• Task to carry out
Find every line below that contains the string "assignVariable", and copy each one out. Matching is case-sensitive.

....

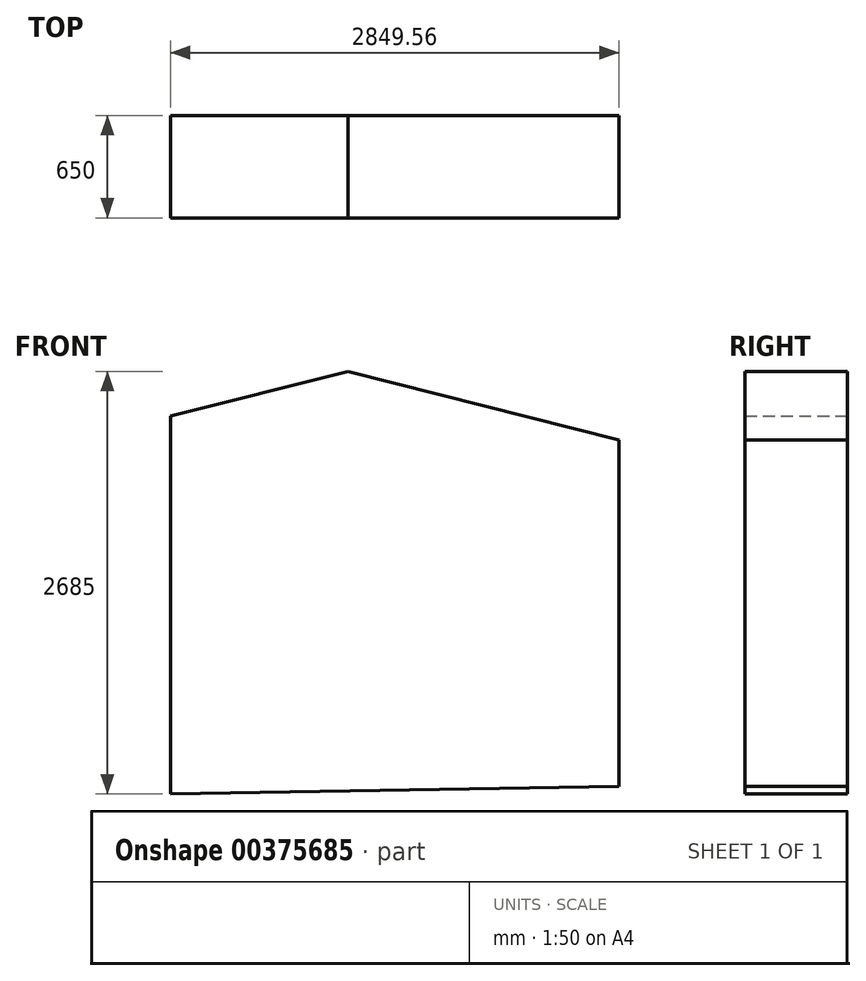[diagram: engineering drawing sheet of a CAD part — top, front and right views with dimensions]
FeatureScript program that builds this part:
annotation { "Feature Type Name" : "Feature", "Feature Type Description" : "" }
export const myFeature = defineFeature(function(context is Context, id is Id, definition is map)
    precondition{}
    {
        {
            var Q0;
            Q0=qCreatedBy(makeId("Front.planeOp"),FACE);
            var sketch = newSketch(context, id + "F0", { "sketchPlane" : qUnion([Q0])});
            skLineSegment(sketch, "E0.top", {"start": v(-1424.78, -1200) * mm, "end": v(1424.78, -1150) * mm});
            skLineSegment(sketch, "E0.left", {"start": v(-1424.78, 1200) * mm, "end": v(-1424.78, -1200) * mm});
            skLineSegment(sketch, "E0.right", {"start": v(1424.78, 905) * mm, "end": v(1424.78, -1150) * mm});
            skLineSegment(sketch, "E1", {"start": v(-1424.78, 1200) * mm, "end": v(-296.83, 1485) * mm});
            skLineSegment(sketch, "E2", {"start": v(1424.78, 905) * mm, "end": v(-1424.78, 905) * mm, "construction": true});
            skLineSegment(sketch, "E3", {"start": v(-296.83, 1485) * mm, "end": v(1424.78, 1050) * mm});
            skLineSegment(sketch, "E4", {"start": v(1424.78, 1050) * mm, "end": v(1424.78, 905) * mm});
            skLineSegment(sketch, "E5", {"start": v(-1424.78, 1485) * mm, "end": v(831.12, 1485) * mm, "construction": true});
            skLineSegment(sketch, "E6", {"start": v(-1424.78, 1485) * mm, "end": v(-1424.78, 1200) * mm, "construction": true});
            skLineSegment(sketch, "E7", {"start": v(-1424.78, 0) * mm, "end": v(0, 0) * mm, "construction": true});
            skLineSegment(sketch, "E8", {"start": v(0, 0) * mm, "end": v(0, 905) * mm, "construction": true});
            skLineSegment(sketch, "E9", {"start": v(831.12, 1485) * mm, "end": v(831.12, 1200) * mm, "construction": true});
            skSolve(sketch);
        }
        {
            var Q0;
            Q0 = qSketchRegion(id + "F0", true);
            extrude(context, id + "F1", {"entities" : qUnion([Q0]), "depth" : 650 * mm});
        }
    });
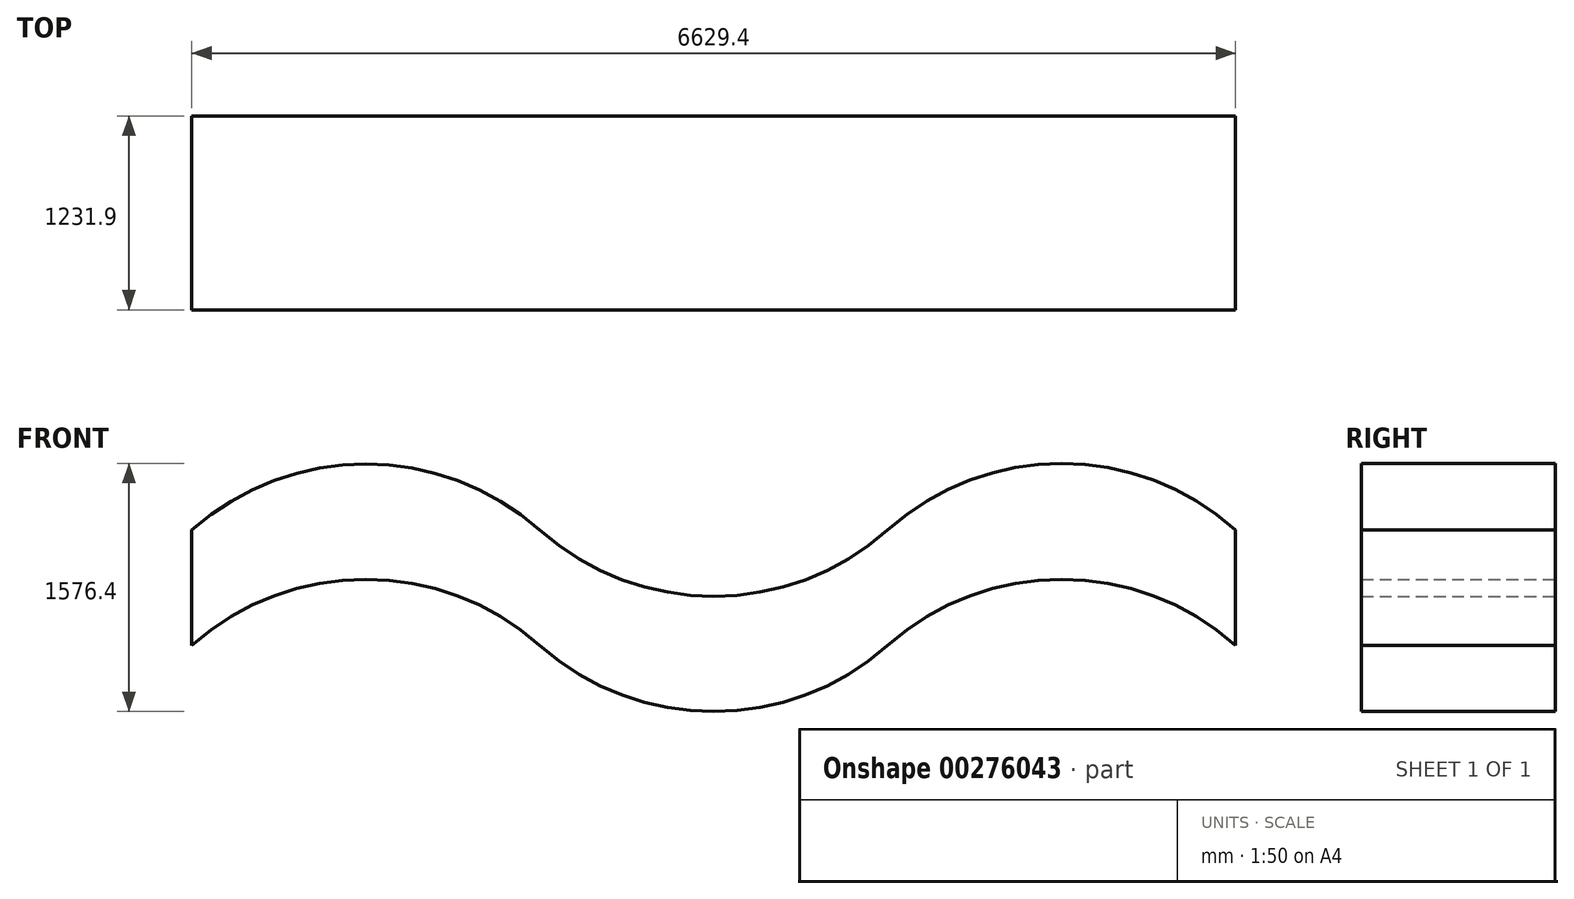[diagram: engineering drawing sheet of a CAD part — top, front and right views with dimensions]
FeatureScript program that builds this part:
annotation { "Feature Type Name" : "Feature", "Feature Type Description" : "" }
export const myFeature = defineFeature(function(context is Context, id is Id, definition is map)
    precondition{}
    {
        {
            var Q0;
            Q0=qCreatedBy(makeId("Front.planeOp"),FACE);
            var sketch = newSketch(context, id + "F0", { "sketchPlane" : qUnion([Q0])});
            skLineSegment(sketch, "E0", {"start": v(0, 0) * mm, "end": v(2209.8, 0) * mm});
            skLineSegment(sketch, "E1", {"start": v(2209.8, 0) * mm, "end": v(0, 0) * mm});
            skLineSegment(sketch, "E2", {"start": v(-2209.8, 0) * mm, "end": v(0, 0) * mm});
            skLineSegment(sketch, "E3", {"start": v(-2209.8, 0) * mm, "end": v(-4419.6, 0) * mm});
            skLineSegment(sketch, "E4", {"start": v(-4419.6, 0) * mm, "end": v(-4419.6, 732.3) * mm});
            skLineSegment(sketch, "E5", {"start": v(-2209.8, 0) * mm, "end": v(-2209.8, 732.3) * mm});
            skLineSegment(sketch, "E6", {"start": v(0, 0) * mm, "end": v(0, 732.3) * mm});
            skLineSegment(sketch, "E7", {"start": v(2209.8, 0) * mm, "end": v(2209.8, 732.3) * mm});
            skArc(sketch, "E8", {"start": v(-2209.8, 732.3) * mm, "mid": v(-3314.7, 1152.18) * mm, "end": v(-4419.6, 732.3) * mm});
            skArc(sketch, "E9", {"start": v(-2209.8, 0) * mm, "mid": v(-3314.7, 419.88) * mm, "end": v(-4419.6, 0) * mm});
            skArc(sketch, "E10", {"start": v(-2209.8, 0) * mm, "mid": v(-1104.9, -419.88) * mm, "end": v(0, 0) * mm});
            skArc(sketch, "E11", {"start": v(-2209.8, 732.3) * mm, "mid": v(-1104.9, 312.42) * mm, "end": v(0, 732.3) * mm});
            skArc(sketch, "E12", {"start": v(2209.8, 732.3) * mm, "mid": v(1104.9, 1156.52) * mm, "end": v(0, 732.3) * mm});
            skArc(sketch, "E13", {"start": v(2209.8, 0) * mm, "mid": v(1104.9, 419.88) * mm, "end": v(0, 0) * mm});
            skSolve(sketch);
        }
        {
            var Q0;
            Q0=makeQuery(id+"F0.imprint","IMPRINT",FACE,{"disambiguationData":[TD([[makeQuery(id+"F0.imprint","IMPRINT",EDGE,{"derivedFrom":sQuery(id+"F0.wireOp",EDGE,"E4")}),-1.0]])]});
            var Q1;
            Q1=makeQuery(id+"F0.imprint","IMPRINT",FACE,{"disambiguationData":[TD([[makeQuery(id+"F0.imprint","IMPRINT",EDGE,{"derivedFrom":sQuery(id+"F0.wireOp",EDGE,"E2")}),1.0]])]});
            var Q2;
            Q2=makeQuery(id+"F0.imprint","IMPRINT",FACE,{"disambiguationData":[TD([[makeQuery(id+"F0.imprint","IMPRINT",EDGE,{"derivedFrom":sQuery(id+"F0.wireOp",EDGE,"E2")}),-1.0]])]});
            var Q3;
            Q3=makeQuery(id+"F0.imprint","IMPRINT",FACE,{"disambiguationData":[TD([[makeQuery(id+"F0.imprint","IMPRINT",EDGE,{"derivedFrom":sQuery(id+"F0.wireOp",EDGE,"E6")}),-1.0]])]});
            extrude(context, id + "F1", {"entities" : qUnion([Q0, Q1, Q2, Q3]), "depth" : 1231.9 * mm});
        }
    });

....

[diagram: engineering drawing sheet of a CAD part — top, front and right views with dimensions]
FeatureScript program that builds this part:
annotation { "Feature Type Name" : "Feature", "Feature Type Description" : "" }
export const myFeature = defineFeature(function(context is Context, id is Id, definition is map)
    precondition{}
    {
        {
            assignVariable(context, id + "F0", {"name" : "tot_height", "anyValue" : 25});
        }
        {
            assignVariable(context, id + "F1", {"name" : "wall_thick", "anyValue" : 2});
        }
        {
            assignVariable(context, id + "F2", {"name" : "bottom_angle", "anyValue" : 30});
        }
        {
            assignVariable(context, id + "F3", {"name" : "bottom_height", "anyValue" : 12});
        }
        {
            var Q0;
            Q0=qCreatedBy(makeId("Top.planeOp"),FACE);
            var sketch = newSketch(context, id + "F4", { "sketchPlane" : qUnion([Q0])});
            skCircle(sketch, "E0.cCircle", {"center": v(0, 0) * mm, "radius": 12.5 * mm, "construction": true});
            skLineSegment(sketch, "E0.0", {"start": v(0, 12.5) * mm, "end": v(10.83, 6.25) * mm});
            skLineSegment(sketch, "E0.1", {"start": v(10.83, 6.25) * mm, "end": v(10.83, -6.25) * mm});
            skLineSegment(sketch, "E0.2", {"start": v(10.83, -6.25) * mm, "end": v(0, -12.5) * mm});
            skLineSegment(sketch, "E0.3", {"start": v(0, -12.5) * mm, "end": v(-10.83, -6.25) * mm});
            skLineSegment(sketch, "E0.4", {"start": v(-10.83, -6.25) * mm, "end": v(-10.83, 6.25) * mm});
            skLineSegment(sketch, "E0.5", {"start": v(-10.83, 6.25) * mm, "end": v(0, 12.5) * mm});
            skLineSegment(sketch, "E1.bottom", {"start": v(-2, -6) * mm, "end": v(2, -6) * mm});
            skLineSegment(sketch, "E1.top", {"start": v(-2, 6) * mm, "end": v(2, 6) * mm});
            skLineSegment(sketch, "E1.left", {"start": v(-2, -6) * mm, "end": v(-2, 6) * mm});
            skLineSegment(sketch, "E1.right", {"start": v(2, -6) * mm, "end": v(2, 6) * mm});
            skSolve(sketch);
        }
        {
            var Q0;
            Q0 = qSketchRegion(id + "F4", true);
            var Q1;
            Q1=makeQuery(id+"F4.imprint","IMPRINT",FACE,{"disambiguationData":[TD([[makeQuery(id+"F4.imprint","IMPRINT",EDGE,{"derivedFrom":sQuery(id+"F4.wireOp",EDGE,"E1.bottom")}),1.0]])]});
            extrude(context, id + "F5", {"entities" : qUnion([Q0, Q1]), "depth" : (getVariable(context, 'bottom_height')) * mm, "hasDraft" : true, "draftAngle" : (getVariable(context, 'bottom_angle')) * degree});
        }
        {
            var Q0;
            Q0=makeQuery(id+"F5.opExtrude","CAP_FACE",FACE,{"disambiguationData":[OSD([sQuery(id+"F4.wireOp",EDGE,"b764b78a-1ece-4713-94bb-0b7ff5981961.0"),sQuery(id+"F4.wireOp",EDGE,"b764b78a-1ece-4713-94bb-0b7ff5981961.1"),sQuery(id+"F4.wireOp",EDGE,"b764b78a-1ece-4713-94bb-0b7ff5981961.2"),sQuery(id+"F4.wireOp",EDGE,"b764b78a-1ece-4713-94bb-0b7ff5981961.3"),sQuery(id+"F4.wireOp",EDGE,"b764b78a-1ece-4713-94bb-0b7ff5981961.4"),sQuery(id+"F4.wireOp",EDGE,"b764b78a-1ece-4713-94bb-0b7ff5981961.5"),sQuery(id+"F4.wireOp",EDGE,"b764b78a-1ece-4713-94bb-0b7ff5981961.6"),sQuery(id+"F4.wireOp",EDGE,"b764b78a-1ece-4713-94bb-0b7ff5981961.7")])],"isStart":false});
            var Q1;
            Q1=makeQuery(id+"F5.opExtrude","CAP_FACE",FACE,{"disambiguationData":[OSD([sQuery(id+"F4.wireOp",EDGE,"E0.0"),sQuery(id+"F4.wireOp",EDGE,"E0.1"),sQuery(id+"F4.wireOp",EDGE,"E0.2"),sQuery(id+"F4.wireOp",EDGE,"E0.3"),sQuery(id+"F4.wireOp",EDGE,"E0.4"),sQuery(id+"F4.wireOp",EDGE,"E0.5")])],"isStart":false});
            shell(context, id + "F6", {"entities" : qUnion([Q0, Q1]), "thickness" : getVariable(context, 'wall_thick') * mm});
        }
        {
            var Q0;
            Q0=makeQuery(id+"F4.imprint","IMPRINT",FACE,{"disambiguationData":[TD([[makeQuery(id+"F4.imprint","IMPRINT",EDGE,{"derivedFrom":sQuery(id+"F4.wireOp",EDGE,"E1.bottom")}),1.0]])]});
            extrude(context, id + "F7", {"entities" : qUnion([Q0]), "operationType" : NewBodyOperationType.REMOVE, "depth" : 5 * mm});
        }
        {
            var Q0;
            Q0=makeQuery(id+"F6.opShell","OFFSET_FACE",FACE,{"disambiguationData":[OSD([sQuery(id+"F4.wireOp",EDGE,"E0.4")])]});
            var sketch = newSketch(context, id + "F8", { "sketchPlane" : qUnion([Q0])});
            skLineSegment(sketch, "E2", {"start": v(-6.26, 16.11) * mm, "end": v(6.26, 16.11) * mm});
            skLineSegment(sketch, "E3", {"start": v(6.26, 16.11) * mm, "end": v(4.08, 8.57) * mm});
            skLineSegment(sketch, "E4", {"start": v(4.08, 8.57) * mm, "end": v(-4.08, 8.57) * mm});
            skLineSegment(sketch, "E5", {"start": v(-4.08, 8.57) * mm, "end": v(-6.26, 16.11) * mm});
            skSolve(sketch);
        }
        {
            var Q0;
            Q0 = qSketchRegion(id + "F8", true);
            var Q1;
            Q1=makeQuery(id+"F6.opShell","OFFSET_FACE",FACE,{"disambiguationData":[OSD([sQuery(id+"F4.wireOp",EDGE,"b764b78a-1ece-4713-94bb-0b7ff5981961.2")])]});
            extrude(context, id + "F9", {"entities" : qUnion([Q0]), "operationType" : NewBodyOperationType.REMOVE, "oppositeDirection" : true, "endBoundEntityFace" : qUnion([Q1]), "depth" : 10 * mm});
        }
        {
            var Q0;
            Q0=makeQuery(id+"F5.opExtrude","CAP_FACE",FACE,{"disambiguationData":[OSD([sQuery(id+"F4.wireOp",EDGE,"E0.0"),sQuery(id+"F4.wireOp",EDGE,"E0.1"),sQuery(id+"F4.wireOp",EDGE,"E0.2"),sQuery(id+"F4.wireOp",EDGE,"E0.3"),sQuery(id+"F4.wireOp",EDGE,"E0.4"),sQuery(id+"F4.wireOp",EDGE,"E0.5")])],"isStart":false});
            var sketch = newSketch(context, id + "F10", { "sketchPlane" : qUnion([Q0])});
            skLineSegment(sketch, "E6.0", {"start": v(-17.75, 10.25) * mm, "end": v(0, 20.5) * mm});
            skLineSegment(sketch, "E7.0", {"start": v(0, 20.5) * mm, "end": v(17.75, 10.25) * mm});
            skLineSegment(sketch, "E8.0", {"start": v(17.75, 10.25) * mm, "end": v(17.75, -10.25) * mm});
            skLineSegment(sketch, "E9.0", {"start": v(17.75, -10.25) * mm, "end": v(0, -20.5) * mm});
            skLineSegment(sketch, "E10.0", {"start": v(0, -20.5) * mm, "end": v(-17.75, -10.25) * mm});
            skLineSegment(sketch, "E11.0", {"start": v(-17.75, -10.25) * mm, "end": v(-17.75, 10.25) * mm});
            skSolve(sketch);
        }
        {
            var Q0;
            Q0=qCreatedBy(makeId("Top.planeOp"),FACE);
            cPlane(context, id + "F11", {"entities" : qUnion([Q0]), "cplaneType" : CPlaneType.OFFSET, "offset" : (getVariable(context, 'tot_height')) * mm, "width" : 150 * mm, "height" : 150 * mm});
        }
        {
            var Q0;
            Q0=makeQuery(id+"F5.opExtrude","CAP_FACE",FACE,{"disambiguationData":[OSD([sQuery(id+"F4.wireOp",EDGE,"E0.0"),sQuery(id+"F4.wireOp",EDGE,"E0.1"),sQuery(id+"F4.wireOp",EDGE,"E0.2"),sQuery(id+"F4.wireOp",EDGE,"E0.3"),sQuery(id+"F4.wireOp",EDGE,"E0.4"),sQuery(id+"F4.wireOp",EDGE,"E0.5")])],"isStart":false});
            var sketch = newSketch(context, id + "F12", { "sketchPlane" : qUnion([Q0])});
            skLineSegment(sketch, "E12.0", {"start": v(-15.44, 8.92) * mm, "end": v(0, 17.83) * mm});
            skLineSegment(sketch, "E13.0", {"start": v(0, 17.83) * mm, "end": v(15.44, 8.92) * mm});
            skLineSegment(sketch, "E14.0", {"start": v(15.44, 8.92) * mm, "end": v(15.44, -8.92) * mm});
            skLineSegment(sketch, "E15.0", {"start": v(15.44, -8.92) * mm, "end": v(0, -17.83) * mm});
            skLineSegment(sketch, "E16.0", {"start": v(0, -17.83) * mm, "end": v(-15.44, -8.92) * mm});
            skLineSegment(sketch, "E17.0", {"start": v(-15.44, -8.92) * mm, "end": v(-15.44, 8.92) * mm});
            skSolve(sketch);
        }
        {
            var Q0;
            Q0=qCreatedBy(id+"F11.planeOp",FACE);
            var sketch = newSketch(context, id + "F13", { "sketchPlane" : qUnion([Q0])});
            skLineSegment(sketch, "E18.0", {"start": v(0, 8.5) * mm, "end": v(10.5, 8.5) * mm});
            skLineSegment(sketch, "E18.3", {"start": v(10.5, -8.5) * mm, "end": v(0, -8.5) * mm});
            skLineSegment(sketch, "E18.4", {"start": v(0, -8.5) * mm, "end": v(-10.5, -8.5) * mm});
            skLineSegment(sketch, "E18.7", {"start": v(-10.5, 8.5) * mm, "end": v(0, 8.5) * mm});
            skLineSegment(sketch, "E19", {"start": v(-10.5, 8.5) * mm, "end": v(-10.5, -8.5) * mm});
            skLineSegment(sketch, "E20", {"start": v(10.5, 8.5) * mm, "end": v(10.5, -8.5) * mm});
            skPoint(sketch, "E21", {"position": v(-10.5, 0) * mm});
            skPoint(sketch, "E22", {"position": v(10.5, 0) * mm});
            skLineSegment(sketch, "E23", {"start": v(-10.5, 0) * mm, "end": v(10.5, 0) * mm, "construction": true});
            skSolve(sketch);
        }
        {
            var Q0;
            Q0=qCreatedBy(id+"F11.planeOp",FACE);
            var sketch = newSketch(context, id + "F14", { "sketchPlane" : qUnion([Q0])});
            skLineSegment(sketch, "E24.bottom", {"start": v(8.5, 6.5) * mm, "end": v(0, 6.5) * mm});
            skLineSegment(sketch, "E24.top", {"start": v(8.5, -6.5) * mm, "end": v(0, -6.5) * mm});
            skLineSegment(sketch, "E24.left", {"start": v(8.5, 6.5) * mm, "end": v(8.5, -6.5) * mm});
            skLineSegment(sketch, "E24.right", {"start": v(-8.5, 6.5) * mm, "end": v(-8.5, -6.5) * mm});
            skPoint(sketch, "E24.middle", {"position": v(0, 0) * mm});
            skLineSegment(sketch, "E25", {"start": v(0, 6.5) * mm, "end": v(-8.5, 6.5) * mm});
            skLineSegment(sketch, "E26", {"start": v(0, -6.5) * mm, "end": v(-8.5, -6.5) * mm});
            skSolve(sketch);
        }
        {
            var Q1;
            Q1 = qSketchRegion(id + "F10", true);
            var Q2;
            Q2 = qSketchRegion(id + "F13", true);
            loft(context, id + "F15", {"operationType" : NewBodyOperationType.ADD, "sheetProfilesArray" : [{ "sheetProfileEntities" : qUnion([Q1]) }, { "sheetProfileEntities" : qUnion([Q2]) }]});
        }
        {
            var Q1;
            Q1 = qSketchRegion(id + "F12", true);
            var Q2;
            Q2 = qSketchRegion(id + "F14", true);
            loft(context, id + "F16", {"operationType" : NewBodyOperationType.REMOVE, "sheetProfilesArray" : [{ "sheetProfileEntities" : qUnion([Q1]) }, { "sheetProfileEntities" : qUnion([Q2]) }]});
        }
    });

....

• Solution for this task
            assignVariable(context, id + "F0", {"name" : "tot_height", "anyValue" : 25});
            assignVariable(context, id + "F1", {"name" : "wall_thick", "anyValue" : 2});
            assignVariable(context, id + "F2", {"name" : "bottom_angle", "anyValue" : 30});
            assignVariable(context, id + "F3", {"name" : "bottom_height", "anyValue" : 12});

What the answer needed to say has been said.